Richard Freeman, the doctor at the centre of the Jiffy-bag controversy involving Team Sky and Bradley Wiggins has finally broken his silence, stating that coaches and performance directors knew that Triamcinolone had been administered. Freeman's revelations came as part of a nine-page statement to the parliamentary Culture, Media and Sport select committee. Freeman was unable to attend a select committee hearing in March, citing ill-health.
While defending his obligations for doctor-patient confidentiality, Freeman claimed that the Jiffy-bag couriered by now Team Wiggins manager Simon Cope to the 2011 Criterium di Dauphine contained the legal decongestant Fluimucil.
Contradicting what had been said in a previous Select Committee hearing, Freeman stated that coaches and performance directors were involved in the decision to treat riders with Triamcinolone even though Shane Sutton had said when questioned that he didn't know anything about it.
"Coaches and Performance Directors were involved in the process. The ethics of this treatment was discussed. No concerns were raised with me about this treatment. Use of triamcinolone is very infrequent in these teams but my obligation to doctor/patient confidentiality does not allow me to explain further," Freeman's statement reads.
When Sutton was questioned by the committee in December, he explained that Freeman had told him Wiggins had been 'sorted' on June 12 at the 2011 Dauphine, which Sutton understood the contents in the package had been administered.
Freeman said the Therapeutic Use Exemption (TUE) system had not been abused in his experience at British Cycling or Team Sky but did not discuss Wiggins' three TUEs for Triamcinolone that were given just before the Tour de France in 2011, 2012 and the Giro d'Italia in 2013. Freeman claimed he only ever personally administered Triamcinolone to one rider at Team Sky and British Cycling – presumably Wiggins. Freeman added that he had only treated one rider at British Cycling and Team Sky with Triamcinolone.
"In the last 7 years I'm aware of only a handful of riders in either team being referred to hospital for image guided triamcinolone injection for clinical need, with none needing a TUE," Freeman's statement reveals.
According to the Daily Mail, Damian Collins – the head of Culture, Media and Sport select committee, plans to submit further questions to Freeman about the decision process and responsibility for administering Triamcinolone.

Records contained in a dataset
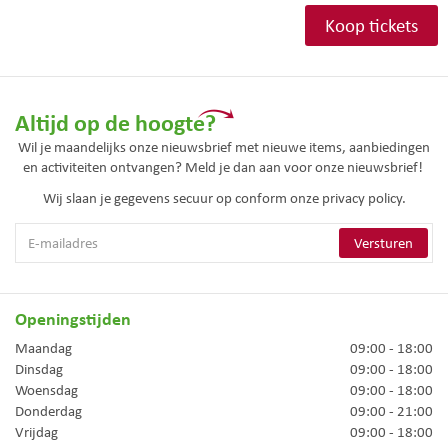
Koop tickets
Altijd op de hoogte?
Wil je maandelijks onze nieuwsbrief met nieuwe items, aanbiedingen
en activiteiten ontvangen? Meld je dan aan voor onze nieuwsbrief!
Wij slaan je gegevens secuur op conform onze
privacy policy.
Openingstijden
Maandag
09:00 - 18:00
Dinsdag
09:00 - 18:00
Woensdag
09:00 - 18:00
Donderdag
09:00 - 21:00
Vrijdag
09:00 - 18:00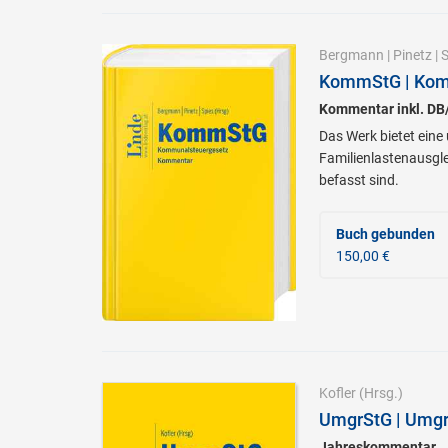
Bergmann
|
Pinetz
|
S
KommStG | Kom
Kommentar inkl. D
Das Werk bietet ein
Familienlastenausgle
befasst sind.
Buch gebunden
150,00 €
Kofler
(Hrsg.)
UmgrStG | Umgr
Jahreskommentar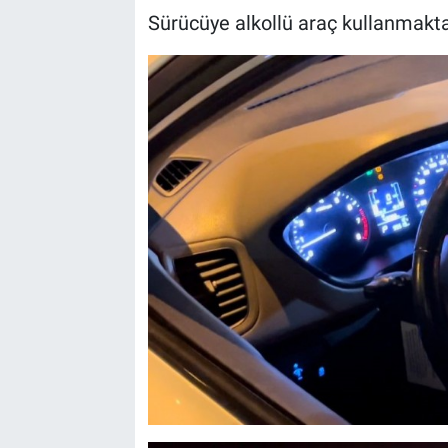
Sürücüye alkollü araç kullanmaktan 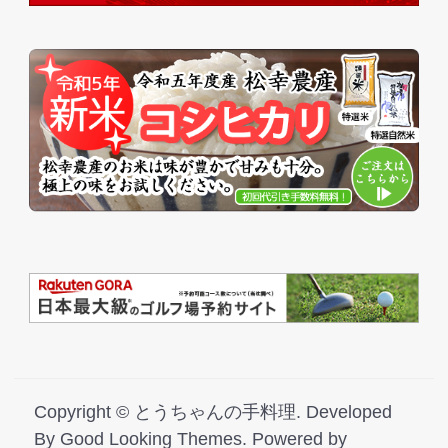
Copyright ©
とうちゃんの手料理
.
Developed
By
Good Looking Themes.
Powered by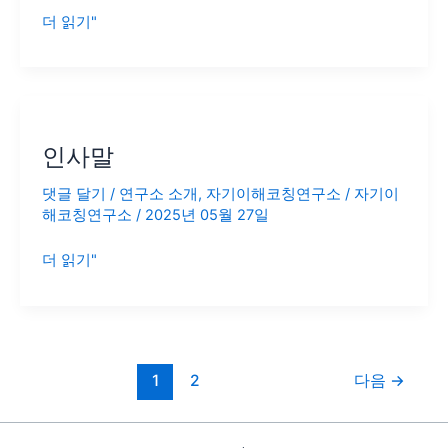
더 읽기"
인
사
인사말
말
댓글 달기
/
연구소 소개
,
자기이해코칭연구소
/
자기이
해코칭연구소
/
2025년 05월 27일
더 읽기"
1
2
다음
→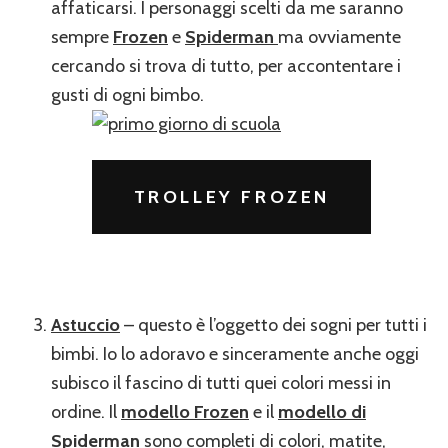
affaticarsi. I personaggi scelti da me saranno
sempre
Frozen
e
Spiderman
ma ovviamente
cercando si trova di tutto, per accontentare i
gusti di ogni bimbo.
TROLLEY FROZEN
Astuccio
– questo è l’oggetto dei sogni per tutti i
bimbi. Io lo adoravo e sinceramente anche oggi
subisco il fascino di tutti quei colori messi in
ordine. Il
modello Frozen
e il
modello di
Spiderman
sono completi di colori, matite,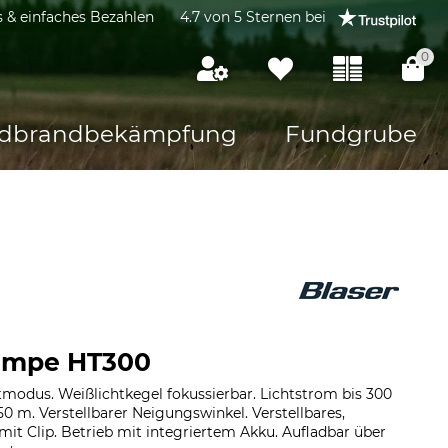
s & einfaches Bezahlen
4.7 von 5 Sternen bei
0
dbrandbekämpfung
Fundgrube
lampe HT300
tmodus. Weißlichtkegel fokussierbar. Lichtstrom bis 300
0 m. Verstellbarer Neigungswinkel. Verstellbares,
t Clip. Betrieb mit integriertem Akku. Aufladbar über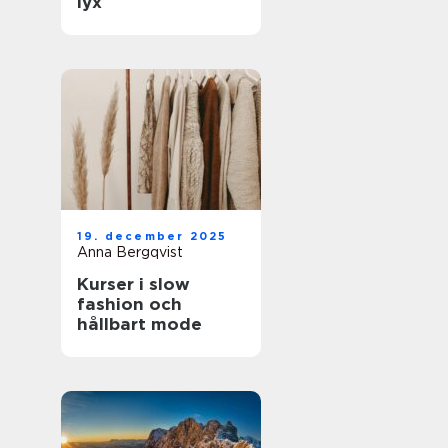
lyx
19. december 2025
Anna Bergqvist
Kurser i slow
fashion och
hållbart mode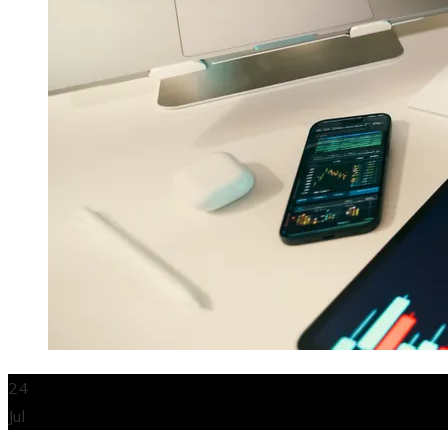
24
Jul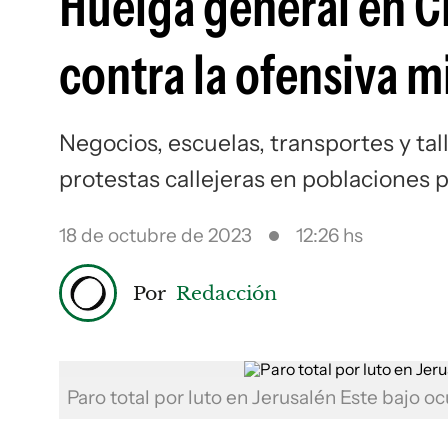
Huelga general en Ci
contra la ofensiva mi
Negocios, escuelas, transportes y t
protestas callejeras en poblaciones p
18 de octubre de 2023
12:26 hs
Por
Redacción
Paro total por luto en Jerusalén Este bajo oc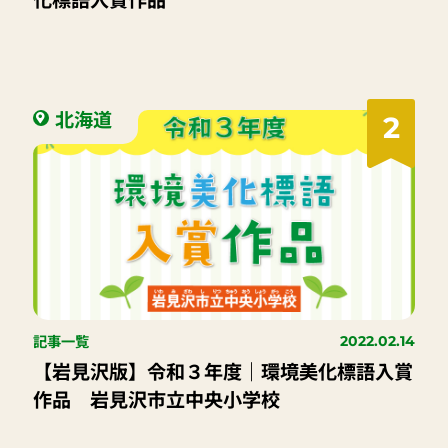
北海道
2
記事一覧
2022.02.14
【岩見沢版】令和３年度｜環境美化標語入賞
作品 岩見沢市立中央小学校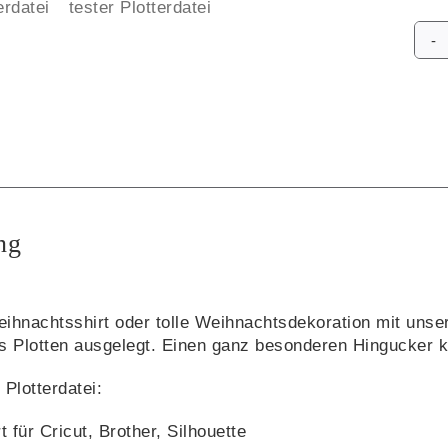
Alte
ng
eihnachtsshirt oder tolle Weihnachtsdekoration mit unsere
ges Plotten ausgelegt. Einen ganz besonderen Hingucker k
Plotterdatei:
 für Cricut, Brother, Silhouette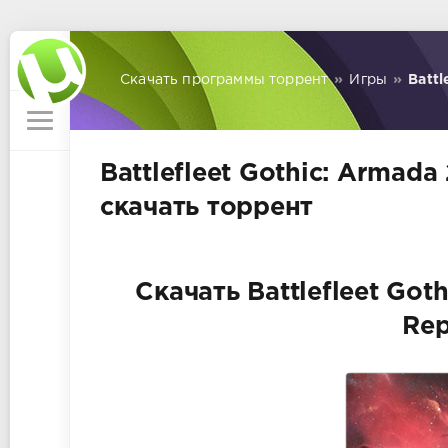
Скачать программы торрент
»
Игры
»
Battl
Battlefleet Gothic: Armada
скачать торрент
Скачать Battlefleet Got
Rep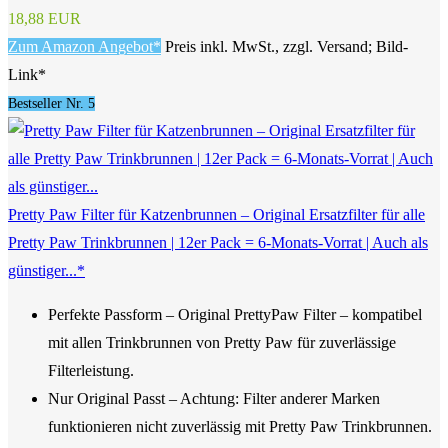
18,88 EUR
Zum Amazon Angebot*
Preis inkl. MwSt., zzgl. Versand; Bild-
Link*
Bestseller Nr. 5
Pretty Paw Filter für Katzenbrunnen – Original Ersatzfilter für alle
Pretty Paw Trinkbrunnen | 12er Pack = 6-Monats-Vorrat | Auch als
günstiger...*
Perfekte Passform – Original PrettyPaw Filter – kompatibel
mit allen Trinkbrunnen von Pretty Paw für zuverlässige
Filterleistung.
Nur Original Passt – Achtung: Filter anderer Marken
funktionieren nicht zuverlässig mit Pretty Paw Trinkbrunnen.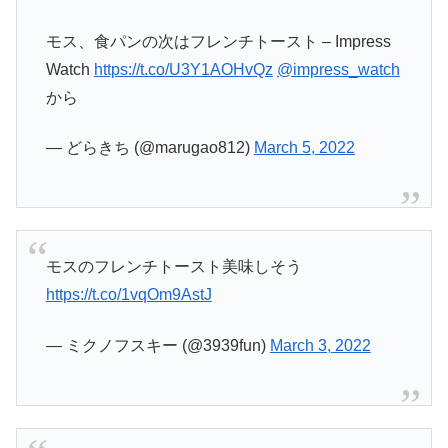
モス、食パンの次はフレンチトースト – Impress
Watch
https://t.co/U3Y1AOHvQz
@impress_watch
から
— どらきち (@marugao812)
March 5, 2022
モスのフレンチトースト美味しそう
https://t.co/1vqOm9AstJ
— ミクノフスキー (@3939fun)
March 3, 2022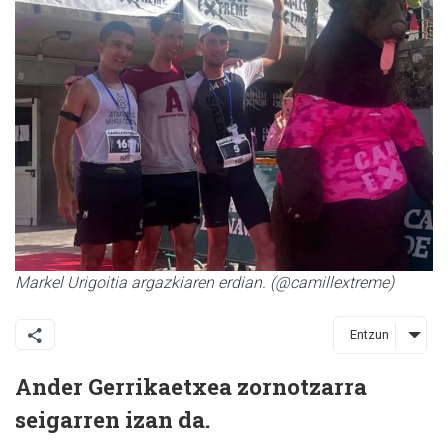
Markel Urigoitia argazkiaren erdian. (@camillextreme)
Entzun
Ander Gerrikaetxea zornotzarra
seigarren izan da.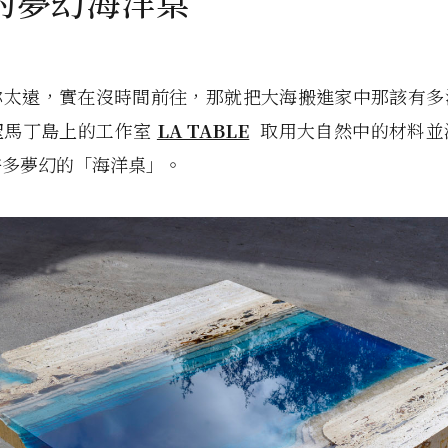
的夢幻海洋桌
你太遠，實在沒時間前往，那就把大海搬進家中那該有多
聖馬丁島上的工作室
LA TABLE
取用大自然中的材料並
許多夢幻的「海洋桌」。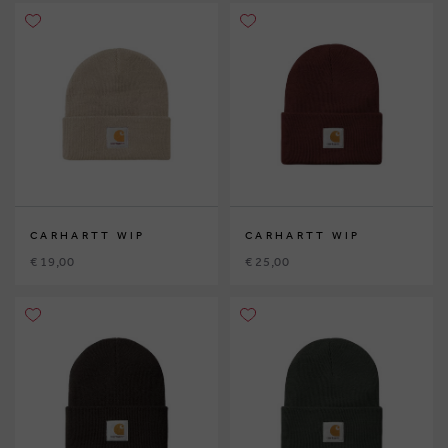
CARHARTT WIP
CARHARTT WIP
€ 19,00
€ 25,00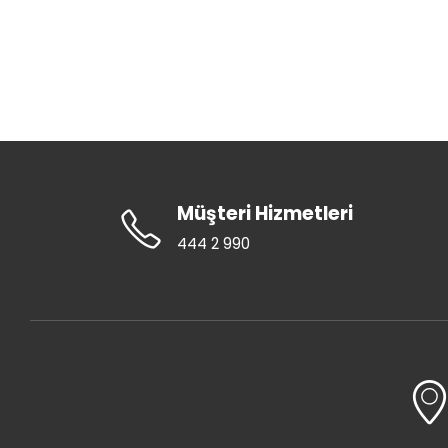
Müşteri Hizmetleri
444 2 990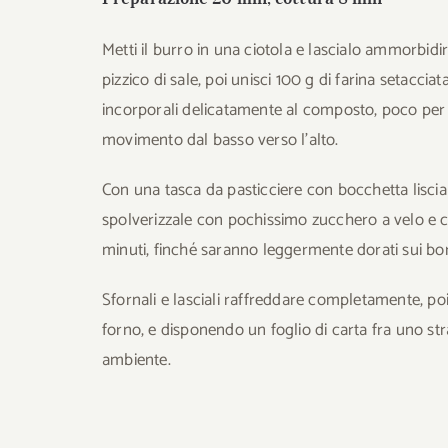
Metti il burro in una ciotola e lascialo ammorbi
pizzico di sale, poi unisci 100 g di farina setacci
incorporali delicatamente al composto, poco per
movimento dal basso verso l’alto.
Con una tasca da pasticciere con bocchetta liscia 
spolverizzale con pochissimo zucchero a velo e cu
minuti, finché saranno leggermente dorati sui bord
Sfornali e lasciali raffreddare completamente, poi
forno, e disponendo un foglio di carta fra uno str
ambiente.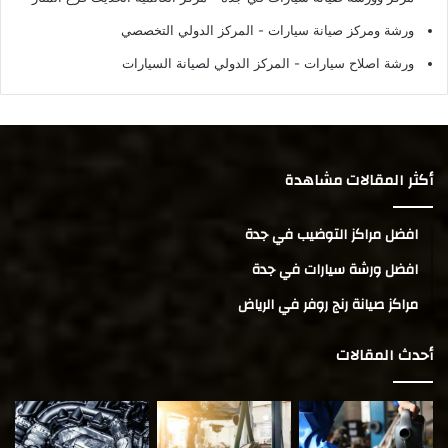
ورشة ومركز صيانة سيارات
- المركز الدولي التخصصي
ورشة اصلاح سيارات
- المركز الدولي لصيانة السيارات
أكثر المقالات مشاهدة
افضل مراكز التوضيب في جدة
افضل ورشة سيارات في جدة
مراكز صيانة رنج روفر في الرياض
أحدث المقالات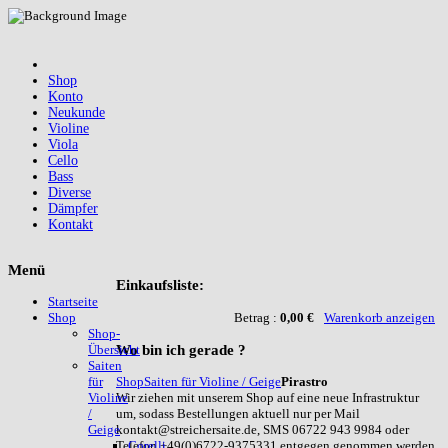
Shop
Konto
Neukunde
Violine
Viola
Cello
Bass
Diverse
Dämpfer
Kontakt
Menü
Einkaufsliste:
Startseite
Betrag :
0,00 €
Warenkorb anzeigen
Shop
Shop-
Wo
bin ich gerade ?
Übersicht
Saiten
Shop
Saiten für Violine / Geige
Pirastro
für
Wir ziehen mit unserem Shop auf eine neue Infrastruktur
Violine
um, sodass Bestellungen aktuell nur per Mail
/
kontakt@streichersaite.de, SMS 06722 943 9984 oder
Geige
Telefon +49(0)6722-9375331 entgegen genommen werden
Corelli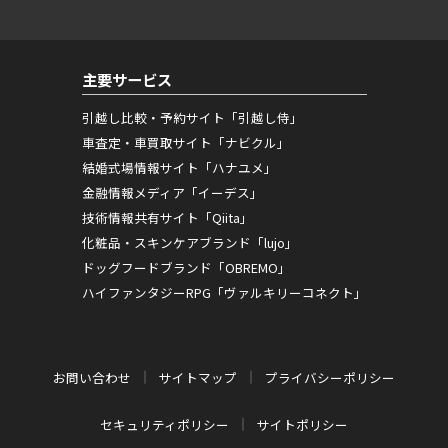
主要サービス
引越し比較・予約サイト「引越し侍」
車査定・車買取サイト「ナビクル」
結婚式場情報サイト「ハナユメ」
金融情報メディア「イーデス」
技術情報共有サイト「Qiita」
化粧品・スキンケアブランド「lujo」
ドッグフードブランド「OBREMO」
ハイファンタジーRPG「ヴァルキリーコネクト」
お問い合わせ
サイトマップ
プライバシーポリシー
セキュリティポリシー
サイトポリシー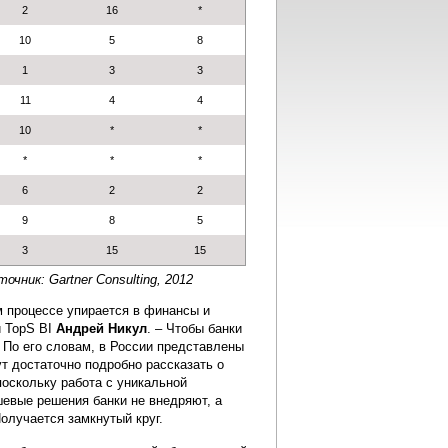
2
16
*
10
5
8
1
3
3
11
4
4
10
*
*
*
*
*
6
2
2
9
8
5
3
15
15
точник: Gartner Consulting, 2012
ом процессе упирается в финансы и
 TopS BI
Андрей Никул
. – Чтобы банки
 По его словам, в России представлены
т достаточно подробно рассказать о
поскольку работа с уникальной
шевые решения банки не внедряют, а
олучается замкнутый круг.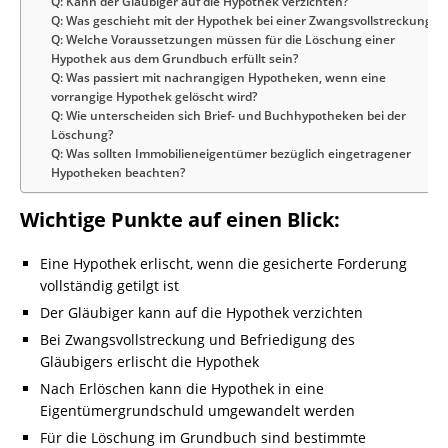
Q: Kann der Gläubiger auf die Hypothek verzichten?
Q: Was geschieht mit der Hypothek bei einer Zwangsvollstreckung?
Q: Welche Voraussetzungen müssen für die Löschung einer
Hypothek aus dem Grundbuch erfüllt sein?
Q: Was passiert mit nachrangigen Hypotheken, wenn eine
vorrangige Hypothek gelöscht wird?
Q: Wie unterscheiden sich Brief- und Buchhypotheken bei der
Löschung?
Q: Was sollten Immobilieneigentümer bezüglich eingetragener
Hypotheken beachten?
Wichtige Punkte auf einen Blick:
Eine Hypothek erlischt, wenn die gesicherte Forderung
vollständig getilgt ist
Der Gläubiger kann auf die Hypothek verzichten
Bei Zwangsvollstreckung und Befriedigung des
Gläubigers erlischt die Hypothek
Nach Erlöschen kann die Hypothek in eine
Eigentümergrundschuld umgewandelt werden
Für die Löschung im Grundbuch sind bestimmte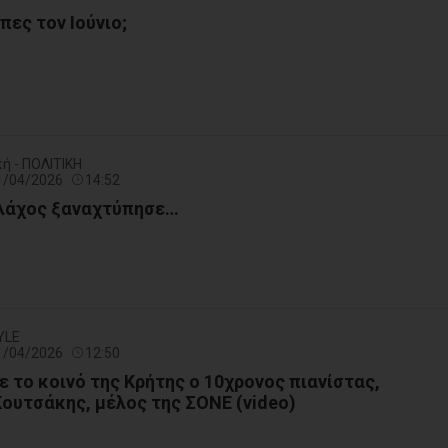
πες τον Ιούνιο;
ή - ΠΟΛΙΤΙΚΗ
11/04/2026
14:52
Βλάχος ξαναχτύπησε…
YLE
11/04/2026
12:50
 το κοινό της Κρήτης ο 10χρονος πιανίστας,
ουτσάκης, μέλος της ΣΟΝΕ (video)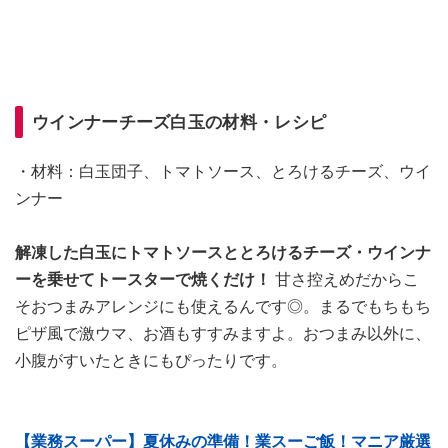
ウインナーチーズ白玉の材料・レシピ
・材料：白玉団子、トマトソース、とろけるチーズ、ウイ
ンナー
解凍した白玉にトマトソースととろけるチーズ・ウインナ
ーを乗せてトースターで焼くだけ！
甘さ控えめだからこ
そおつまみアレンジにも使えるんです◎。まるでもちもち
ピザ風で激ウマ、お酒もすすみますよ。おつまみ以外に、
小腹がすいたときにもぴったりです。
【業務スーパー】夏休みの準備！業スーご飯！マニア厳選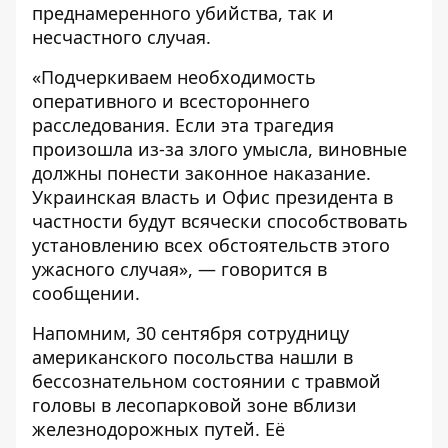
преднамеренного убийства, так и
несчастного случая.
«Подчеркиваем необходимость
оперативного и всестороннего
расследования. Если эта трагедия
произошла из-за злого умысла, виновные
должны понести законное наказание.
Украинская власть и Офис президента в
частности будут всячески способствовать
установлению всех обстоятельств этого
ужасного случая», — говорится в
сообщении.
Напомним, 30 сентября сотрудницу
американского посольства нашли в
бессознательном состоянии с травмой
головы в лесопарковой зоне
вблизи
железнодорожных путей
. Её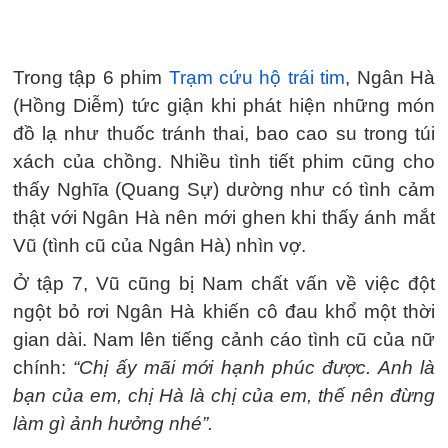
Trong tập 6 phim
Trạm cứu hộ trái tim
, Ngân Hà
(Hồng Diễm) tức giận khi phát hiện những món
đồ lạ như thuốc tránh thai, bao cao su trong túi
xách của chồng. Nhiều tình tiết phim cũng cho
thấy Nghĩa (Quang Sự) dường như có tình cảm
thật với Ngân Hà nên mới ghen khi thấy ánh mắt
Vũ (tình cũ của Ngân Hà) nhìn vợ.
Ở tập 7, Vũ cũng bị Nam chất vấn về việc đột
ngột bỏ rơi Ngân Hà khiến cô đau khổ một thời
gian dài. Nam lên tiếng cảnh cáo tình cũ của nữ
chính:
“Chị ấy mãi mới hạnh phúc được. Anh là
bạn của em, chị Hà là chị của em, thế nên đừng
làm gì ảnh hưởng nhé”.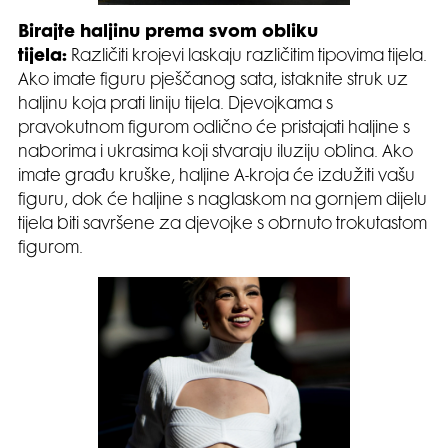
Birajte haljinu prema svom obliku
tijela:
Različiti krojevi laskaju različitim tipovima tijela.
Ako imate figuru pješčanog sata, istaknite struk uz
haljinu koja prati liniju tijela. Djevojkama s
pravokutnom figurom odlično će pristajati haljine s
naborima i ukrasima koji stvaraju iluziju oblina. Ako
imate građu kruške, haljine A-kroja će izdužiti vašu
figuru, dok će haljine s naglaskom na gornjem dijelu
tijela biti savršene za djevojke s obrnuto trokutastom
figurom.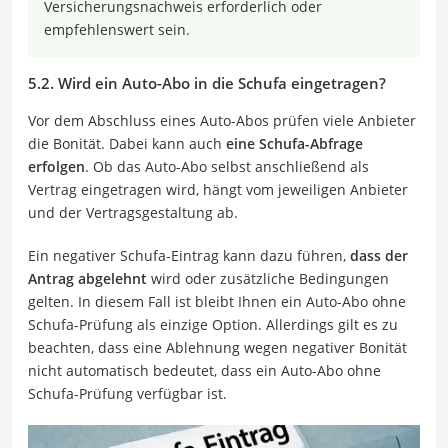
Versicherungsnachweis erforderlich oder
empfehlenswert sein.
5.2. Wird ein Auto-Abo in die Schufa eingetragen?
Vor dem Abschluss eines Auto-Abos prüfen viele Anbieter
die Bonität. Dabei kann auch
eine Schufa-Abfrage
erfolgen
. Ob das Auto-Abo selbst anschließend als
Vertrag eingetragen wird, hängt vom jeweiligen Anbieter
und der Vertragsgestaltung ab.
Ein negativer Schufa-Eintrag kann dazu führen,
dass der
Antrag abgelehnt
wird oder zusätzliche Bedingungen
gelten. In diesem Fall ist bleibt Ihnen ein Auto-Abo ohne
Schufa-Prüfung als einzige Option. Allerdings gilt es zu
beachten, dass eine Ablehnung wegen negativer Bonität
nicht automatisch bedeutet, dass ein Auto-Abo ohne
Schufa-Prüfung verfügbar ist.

:: EXERCISE 1 ::
Can you duplicate everything in the Freeman article from "Contradicting what had" down to "package had been administered."?
:: EXERCISE 2 ::
Do the following statements agree with the Freeman article? Answer yes or no for each, quoting the deciding words.
(a) Freeman attended the select committee hearing in March.
(b) Freeman claimed the Jiffy-bag contained the decongestant Fluimucil.
(c) Freeman's statement to the committee ran to nine pages.
:: EXERCISE 3 ::
How would you sum up the Freeman article in two sentences?

:: TASK SOLUTION 1 ::
Contradicting what had been said in a previous Select Committee hearing, Freeman stated that coaches and performance directors were involved in the decision to treat riders with Triamcinolone even though Shane Sutton had said when questioned that he didn't know anything about it.
"Coaches and Performance Directors were involved in the process. The ethics of this treatment was discussed. No concerns were raised with me about this treatment. Use of triamcinolone is very infrequent in these teams but my obligation to doctor/patient confidentiality does not allow me to explain further," Freeman's statement reads.
When Sutton was questioned by the committee in December, he explained that Freeman had told him Wiggins had been 'sorted' on June 12 at the 2011 Dauphine, which Sutton understood the contents in the package had been administered.

:: TASK SOLUTION 2 ::
(a) No: "Freeman was unable to attend a select committee hearing in March, citing ill-health."
(b) Yes: "the Jiffy-bag couriered by now Team Wiggins manager Simon Cope to the 2011 Criterium di Dauphine contained the legal decongestant Fluimucil"
(c) Yes: "a nine-page statement to the parliamentary Culture, Media and Sport select committee"

:: TASK SOLUTION 3 ::
In a nine-page statement to the Culture, Media and Sport select committee, Richard Freeman said that coaches and performance directors were involved in the decision to treat riders with Triamcinolone, contradicting Shane Sutton, who had said he didn't know anything about it. Freeman also claimed that the Jiffy-bag delivered to the 2011 Dauphine contained the legal decongestant Fluimucil, and that he had personally administered Triamcinolone to only one rider at Team Sky and British Cycling.